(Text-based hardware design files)
^^^^^^^^^^^^^^^^
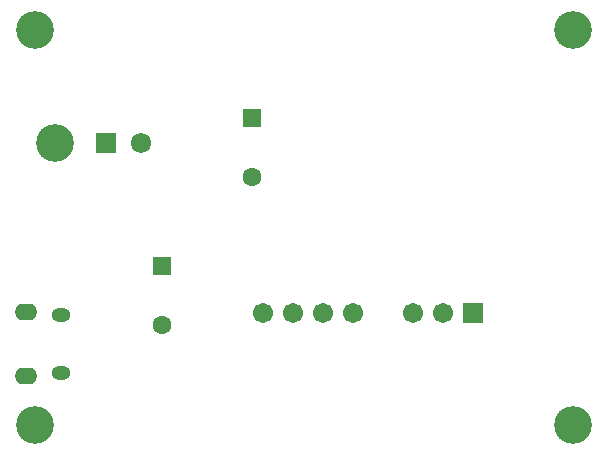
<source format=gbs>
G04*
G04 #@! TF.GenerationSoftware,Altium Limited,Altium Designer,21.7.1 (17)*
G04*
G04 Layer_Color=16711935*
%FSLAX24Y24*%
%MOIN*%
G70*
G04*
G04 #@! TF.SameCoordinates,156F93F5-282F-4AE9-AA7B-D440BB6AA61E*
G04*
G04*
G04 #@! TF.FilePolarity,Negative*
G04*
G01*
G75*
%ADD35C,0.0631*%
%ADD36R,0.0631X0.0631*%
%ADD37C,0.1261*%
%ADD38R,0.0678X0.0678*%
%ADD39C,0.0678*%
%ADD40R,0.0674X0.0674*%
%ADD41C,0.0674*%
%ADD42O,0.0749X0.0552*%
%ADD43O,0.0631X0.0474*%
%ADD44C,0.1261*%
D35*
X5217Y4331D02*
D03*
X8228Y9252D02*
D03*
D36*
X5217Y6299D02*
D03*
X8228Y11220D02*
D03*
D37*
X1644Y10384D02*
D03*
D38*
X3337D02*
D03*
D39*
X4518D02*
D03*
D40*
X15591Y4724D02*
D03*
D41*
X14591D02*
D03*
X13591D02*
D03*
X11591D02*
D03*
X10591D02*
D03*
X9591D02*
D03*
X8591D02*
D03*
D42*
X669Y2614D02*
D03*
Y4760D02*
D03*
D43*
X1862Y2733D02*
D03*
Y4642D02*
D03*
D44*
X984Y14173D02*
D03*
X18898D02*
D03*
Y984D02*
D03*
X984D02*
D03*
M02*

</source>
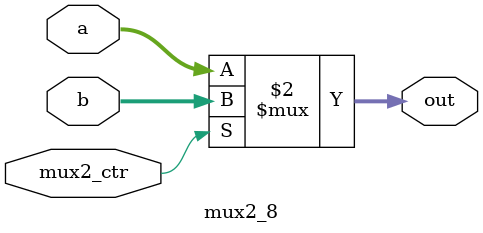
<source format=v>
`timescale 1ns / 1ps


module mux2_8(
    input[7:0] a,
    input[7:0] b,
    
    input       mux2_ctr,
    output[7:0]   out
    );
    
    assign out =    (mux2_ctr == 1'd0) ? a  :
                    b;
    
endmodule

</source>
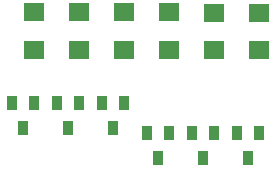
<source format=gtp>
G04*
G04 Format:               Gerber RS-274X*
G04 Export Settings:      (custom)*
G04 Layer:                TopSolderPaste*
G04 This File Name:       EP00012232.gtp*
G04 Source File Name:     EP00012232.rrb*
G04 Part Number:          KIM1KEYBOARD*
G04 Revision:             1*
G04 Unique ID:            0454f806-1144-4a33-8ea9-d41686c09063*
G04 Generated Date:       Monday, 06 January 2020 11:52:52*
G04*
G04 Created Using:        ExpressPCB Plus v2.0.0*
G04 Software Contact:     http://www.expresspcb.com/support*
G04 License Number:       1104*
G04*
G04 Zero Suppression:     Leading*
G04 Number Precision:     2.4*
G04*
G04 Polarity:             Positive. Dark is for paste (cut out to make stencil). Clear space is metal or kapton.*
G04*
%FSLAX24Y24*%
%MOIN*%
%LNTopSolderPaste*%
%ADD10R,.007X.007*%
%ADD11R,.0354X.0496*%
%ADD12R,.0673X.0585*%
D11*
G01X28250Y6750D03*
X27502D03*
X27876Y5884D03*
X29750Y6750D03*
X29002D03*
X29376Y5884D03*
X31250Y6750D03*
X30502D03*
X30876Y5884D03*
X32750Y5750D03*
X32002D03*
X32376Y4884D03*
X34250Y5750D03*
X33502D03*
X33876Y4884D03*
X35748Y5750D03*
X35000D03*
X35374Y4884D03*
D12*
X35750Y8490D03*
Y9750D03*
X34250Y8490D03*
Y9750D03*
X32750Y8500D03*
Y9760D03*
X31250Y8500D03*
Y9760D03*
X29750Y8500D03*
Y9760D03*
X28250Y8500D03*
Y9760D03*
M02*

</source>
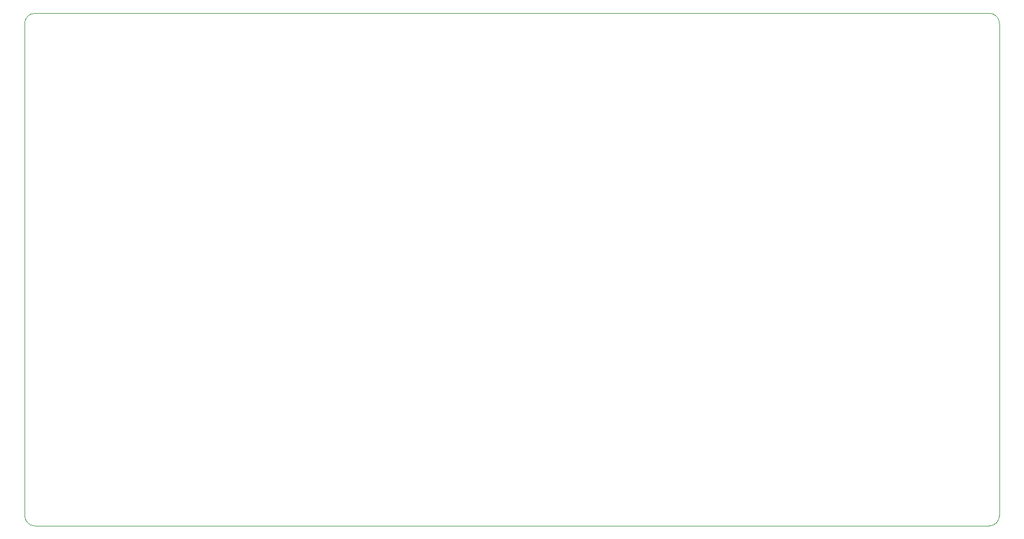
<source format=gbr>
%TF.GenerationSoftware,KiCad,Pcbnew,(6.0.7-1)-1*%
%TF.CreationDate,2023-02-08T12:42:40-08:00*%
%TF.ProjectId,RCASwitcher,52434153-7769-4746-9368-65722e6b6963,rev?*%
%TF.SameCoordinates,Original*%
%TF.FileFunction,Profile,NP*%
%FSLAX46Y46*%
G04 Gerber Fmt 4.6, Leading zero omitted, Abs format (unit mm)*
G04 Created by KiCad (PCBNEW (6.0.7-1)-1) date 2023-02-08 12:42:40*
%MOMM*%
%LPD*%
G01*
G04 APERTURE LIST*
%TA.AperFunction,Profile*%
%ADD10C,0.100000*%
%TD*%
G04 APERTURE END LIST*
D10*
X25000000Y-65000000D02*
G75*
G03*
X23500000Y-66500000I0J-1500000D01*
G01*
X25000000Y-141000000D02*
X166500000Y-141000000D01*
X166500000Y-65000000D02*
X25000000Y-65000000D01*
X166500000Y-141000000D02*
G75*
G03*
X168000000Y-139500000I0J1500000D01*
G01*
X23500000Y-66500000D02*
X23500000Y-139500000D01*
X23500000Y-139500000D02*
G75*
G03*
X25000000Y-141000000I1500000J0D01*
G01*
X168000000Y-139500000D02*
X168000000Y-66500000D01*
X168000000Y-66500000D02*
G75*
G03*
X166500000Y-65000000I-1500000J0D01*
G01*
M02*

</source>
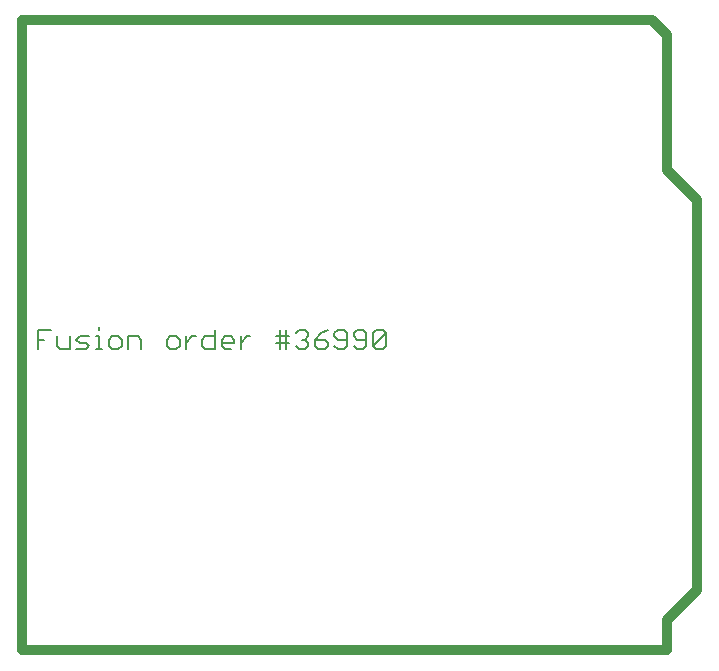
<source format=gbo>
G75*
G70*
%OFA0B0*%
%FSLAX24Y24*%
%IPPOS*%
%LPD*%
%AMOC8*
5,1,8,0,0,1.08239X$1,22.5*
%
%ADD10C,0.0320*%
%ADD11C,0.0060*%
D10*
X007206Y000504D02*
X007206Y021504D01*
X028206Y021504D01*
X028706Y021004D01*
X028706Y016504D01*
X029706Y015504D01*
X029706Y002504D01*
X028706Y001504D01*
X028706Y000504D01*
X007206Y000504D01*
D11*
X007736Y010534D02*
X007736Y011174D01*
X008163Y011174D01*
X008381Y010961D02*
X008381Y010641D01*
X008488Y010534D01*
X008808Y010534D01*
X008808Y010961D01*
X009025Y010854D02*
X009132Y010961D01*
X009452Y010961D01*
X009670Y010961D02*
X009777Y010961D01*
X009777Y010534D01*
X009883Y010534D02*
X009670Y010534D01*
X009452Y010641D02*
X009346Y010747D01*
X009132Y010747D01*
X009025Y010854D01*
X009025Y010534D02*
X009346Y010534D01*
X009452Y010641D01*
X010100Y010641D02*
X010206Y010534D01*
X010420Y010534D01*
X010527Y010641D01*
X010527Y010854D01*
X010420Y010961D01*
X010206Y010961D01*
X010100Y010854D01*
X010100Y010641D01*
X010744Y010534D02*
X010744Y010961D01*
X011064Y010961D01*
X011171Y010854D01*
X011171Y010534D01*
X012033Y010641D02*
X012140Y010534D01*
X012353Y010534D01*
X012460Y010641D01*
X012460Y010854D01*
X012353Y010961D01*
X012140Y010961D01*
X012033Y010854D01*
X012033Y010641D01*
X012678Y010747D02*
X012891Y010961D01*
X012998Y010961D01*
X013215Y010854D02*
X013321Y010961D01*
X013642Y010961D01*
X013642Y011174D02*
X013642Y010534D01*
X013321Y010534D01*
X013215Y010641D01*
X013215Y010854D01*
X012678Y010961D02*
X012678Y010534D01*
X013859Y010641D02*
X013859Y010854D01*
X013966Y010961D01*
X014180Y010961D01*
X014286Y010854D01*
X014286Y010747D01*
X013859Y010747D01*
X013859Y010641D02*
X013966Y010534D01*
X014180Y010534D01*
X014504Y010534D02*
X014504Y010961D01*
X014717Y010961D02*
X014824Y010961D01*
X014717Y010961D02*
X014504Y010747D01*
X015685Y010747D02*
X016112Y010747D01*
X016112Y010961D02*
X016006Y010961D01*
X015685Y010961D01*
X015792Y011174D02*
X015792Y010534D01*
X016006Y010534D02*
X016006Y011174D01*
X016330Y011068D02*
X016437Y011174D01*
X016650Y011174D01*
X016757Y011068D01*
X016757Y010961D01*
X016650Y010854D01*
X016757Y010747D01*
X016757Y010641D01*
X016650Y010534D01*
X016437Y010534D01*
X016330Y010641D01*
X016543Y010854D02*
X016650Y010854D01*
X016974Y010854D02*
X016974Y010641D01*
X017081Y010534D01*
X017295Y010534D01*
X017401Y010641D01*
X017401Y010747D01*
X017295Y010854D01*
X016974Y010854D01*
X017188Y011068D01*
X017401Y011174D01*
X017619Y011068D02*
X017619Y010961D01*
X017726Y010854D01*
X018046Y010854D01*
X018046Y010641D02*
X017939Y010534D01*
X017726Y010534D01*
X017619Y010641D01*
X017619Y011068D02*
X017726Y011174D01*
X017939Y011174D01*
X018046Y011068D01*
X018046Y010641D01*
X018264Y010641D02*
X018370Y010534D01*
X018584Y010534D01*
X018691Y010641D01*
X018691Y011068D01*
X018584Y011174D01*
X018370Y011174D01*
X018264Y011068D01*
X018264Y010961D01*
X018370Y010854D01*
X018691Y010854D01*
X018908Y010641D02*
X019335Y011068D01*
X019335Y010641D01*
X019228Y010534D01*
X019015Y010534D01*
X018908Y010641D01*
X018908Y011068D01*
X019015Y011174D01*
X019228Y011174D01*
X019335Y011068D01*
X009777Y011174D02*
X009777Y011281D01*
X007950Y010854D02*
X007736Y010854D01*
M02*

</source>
^^^^^^^^^^^^^^^^
### What to produce
Whenever the string "SameCoordinates" shows up in a line of the entries, copy that line.

### Result
G04 #@! TF.SameCoordinates,156F93F5-282F-4AE9-AA7B-D440BB6AA61E*
%TF.SameCoordinates,Original*%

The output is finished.